Still, there is a new energy behind efforts to restrict export of logs and other raw wood to Japan, for example. Such efforts include vigorously upholding federal resource management laws passed in the 1970s that mandate ``multiple use,'' which includes conservation and archaeological preservation as well as cutting trees and mining minerals. Such efforts produce derisive references to ``preservationists,'' often portrayed as Eastern elitists unconcerned about lost jobs.

But debate continues over whether more sawmill jobs are lost to timber exports (25 percent of trees harvested in the Northwest) and to modern equipment - or to environmental concerns like the controversial northern spotted owl. And more people are asking questions, such as, why ranchers pay as little as $1.81 a month per cow to graze their cattle on US Bureau of Land Management (BLM) land when beef prices are rising in New York.

``You can't feed your pet gerbil for $1.81 a month,'' scoffs Roy Elicker, a lawyer (originally from New Jersey) for the National Wildlife Federation's Pacific Northwest Natural Resources Center. Within the timber industry itself there is disagreement over issues tied, at least indirectly, to the environment. Big companies like Weyerhaeuser are fighting a proposed log export ban, while smaller firms favor it.

In the long run, growing dissension in the ranks of federal land managers may be even more important to the political broadening of Western environmental issues. In an open letter to Forest Service chief F.Dale Robertson, the forest supervisors of the northern region recently warned of ``troubling times.''

``We are not meeting the quality land management expectations of our public and our employees,'' they wrote. ``We are not being viewed as the `conservation leaders' Gifford Pinchot [the legendary first Forest Service chief] would have had us become.... We have become a dysfunctional Forest Service family.'' Even more blunt internal memos have called the Forest Service ``out of control.''

Last summer, Jeff DeBonis, an 11-year Forest Service veteran, formed the Association of Forest Service Employees for Environmental Ethics. Its members now number 3,000 - half are agency employees and most of the rest are associated with state and federal resource management agencies (see attached article).

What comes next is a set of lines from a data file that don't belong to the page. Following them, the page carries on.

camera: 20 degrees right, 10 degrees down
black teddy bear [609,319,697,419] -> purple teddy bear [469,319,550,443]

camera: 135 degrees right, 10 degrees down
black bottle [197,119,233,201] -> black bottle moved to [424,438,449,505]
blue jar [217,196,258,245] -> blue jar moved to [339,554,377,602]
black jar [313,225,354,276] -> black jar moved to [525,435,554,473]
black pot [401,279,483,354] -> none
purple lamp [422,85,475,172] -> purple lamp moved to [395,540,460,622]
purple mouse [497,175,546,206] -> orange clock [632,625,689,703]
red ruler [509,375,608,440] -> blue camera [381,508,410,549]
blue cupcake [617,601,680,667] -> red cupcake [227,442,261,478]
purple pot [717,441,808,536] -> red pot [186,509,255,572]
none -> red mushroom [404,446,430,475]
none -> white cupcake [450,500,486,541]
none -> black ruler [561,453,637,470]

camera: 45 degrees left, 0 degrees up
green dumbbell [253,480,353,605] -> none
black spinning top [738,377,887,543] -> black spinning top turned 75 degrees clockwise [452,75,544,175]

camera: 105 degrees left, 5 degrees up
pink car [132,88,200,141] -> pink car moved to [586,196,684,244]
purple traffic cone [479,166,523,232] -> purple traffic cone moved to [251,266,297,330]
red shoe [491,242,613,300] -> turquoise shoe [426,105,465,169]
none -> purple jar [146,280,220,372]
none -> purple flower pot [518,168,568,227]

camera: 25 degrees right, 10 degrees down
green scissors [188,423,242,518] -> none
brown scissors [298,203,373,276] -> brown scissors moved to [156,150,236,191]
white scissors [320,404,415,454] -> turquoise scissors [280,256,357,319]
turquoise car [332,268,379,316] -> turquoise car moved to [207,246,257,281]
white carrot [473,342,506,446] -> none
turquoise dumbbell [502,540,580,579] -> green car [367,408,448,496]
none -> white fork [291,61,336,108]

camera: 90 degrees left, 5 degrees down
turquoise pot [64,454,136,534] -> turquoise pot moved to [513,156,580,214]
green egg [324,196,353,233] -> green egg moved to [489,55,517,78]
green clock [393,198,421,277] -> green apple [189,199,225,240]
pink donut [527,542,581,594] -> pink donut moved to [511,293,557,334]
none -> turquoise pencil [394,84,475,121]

Other mavericks are speaking out as well. Tom Kovalicky, supervisor of the 2.2 million-acre Nez Perce National Forest in Idaho, did so well managing his area that the Idaho Wildlife Federation named him 1989 conservationist of the year. This did not please the timber industry, and conservative Idaho Sens. Steve Symms and James McClure (both Republicans) tried to get the 27-year veteran axed. But Mr. Kovalicky survived the heat.

``There's a revolution going on in the Forest Service,'' he told a recent gathering of activists in Eugene, Ore. ``Are there other people like me waiting to surface? I say yes, and any day now.'' Such talk is music to the ears of environmentalists.